→ **TRY IT**
The listing is to be repeated exactly, and its pictures are to be left out.
[DATA FOR THE TASK]
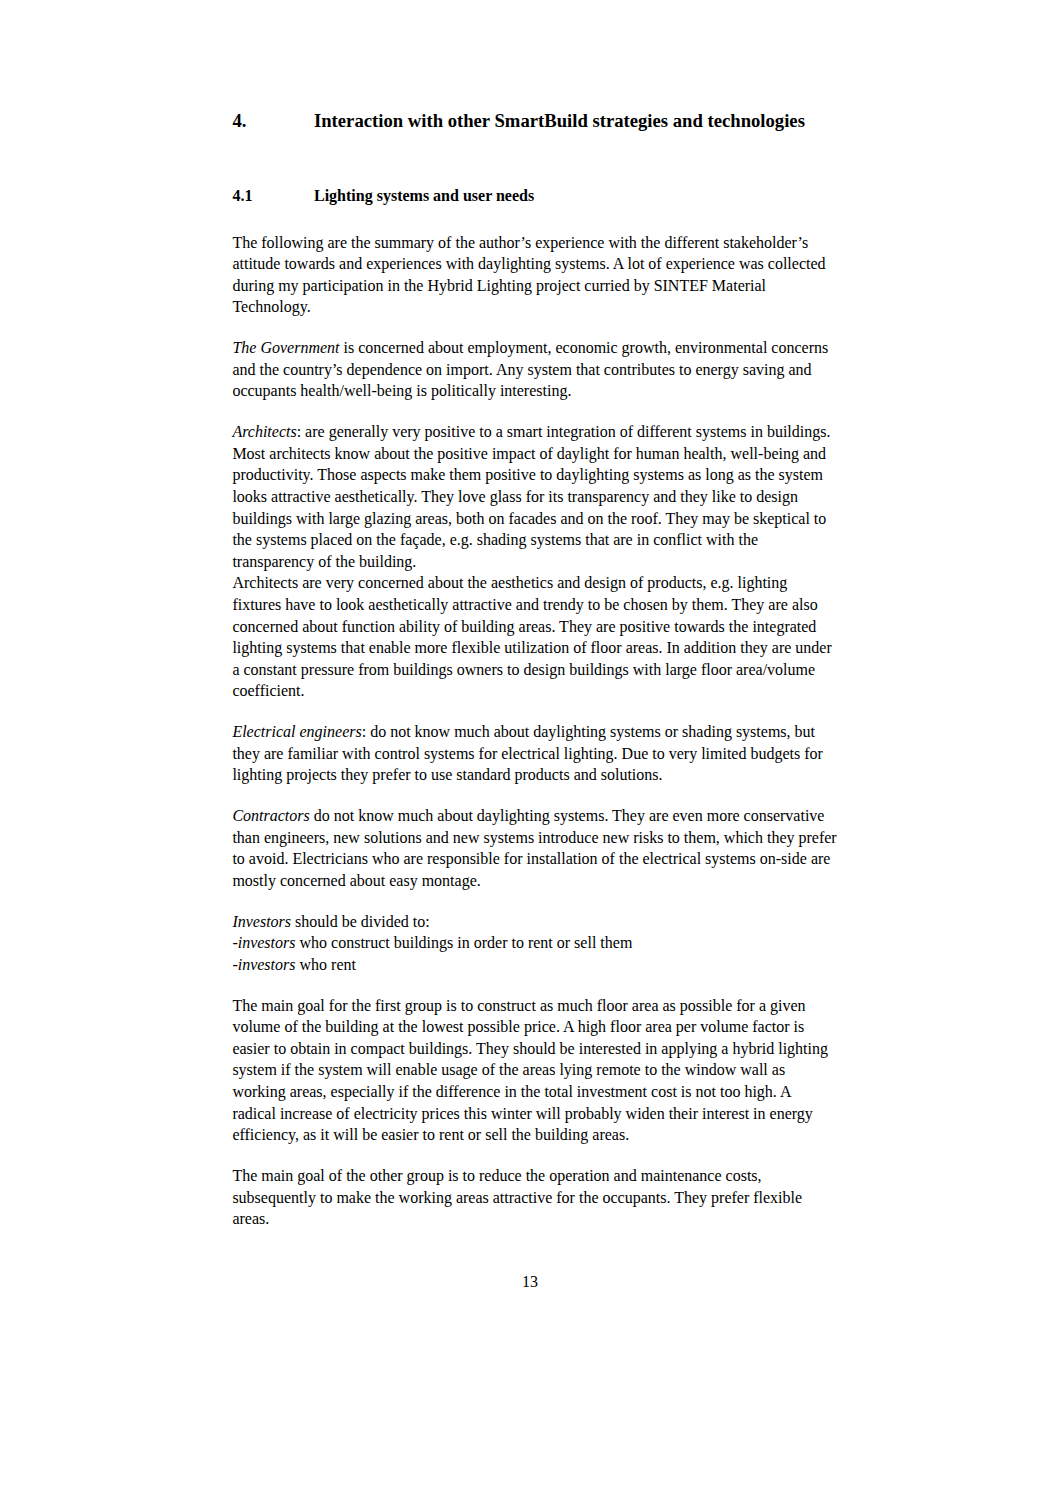4. Interaction with other SmartBuild strategies and technologies
4.1 Lighting systems and user needs
The following are the summary of the author’s experience with the different stakeholder’s attitude towards and experiences with daylighting systems. A lot of experience was collected during my participation in the Hybrid Lighting project curried by SINTEF Material Technology.
The Government is concerned about employment, economic growth, environmental concerns and the country’s dependence on import. Any system that contributes to energy saving and occupants health/well-being is politically interesting.
Architects: are generally very positive to a smart integration of different systems in buildings. Most architects know about the positive impact of daylight for human health, well-being and productivity. Those aspects make them positive to daylighting systems as long as the system looks attractive aesthetically. They love glass for its transparency and they like to design buildings with large glazing areas, both on facades and on the roof. They may be skeptical to the systems placed on the façade, e.g. shading systems that are in conflict with the transparency of the building.
Architects are very concerned about the aesthetics and design of products, e.g. lighting fixtures have to look aesthetically attractive and trendy to be chosen by them. They are also concerned about function ability of building areas. They are positive towards the integrated lighting systems that enable more flexible utilization of floor areas. In addition they are under a constant pressure from buildings owners to design buildings with large floor area/volume coefficient.
Electrical engineers: do not know much about daylighting systems or shading systems, but they are familiar with control systems for electrical lighting. Due to very limited budgets for lighting projects they prefer to use standard products and solutions.
Contractors do not know much about daylighting systems. They are even more conservative than engineers, new solutions and new systems introduce new risks to them, which they prefer to avoid. Electricians who are responsible for installation of the electrical systems on-side are mostly concerned about easy montage.
Investors should be divided to:
-investors who construct buildings in order to rent or sell them
-investors who rent
The main goal for the first group is to construct as much floor area as possible for a given volume of the building at the lowest possible price. A high floor area per volume factor is easier to obtain in compact buildings. They should be interested in applying a hybrid lighting system if the system will enable usage of the areas lying remote to the window wall as working areas, especially if the difference in the total investment cost is not too high. A radical increase of electricity prices this winter will probably widen their interest in energy efficiency, as it will be easier to rent or sell the building areas.
The main goal of the other group is to reduce the operation and maintenance costs, subsequently to make the working areas attractive for the occupants. They prefer flexible areas.
13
[/DATA FOR THE TASK]
→ **EXERCISE ANSWER**
4. Interaction with other SmartBuild strategies and technologies
4.1 Lighting systems and user needs
The following are the summary of the author’s experience with the different stakeholder’s attitude towards and experiences with daylighting systems. A lot of experience was collected during my participation in the Hybrid Lighting project curried by SINTEF Material Technology.
The Government is concerned about employment, economic growth, environmental concerns and the country’s dependence on import. Any system that contributes to energy saving and occupants health/well-being is politically interesting.
Architects: are generally very positive to a smart integration of different systems in buildings. Most architects know about the positive impact of daylight for human health, well-being and productivity. Those aspects make them positive to daylighting systems as long as the system looks attractive aesthetically. They love glass for its transparency and they like to design buildings with large glazing areas, both on facades and on the roof. They may be skeptical to the systems placed on the façade, e.g. shading systems that are in conflict with the transparency of the building.
Architects are very concerned about the aesthetics and design of products, e.g. lighting fixtures have to look aesthetically attractive and trendy to be chosen by them. They are also concerned about function ability of building areas. They are positive towards the integrated lighting systems that enable more flexible utilization of floor areas. In addition they are under a constant pressure from buildings owners to design buildings with large floor area/volume coefficient.
Electrical engineers: do not know much about daylighting systems or shading systems, but they are familiar with control systems for electrical lighting. Due to very limited budgets for lighting projects they prefer to use standard products and solutions.
Contractors do not know much about daylighting systems. They are even more conservative than engineers, new solutions and new systems introduce new risks to them, which they prefer to avoid. Electricians who are responsible for installation of the electrical systems on-side are mostly concerned about easy montage.
Investors should be divided to:
-investors who construct buildings in order to rent or sell them
-investors who rent
The main goal for the first group is to construct as much floor area as possible for a given volume of the building at the lowest possible price. A high floor area per volume factor is easier to obtain in compact buildings. They should be interested in applying a hybrid lighting system if the system will enable usage of the areas lying remote to the window wall as working areas, especially if the difference in the total investment cost is not too high. A radical increase of electricity prices this winter will probably widen their interest in energy efficiency, as it will be easier to rent or sell the building areas.
The main goal of the other group is to reduce the operation and maintenance costs, subsequently to make the working areas attractive for the occupants. They prefer flexible areas.
13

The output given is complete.